--- Input Enclosed Below ---

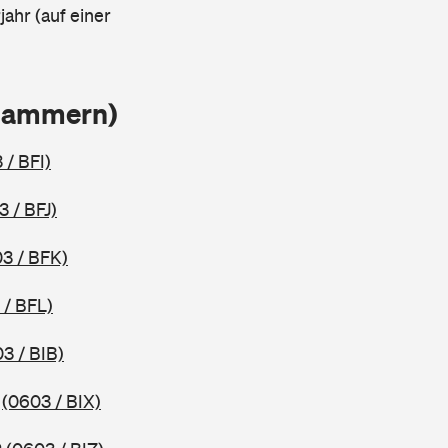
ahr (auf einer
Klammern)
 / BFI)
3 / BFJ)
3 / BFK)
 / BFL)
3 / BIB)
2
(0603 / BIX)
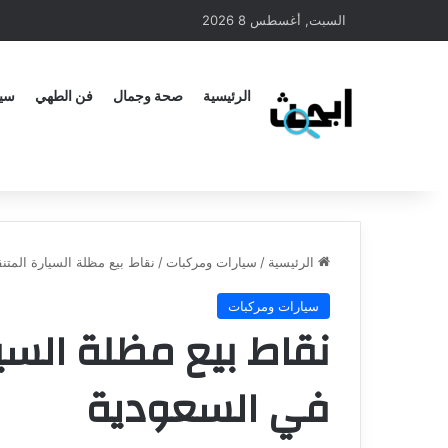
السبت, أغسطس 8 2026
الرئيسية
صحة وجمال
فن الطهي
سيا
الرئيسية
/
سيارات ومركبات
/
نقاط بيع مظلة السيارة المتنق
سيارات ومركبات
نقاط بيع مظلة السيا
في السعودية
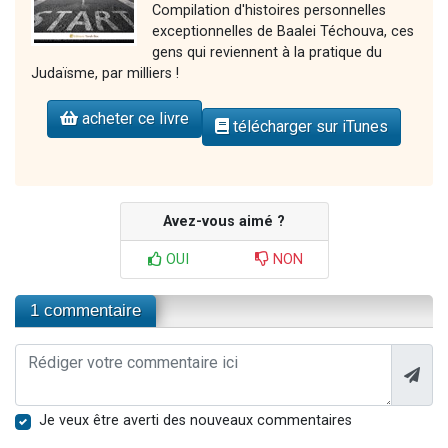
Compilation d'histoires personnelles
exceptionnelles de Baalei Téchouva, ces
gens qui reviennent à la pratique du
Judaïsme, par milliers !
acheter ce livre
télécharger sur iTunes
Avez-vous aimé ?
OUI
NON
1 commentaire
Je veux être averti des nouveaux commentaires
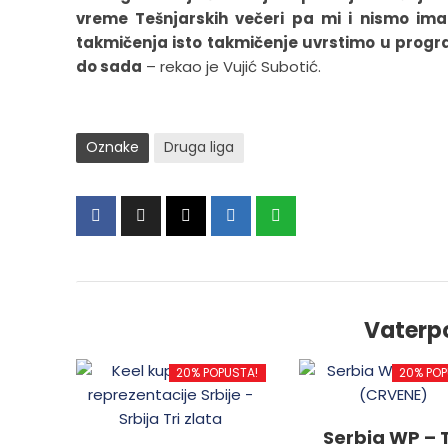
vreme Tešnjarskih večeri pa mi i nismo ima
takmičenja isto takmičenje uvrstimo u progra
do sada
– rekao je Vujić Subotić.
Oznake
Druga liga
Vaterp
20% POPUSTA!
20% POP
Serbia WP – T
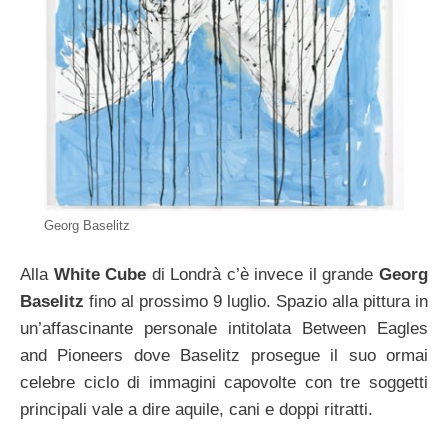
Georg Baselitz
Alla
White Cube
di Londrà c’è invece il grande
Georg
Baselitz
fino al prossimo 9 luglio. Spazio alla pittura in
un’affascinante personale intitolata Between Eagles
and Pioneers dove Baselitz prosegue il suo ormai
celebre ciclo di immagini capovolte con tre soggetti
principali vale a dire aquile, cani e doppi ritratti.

--- End of Enclosed Input ---

Return the text read from all of the records above, line for line and unchanged. Leave the pictures out of your answer.

ahr (auf einer
Klammern)
 / BFI)
3 / BFJ)
3 / BFK)
 / BFL)
3 / BIB)
2
(0603 / BIX)
السبت, أغسطس 8 2026
الرئيسية
صحة وجمال
فن الطهي
سيا
الرئيسية
/
سيارات ومركبات
/
نقاط بيع مظلة السيارة المتنق
سيارات ومركبات
نقاط بيع مظلة السيا
في السعودية
Compilation d'histoires personnelles
exceptionnelles de Baalei Téchouva, ces
gens qui reviennent à la pratique du
Judaïsme, par milliers !
acheter ce livre
télécharger sur iTunes
Avez-vous aimé ?
OUI
NON
1 commentaire
Je veux être averti des nouveaux commentaires
vreme Tešnjarskih večeri pa mi i nismo ima
takmičenja isto takmičenje uvrstimo u progra
do sada
– rekao je Vujić Subotić.
Oznake
Druga liga
Vaterp
20% POPUSTA!
20% POP
Serbia WP – T
Georg Baselitz
Alla
White Cube
di Londrà c’è invece il grande
Georg
Baselitz
fino al prossimo 9 luglio. Spazio alla pittura in
un’affascinante personale intitolata Between Eagles
and Pioneers dove Baselitz prosegue il suo ormai
celebre ciclo di immagini capovolte con tre soggetti
principali vale a dire aquile, cani e doppi ritratti.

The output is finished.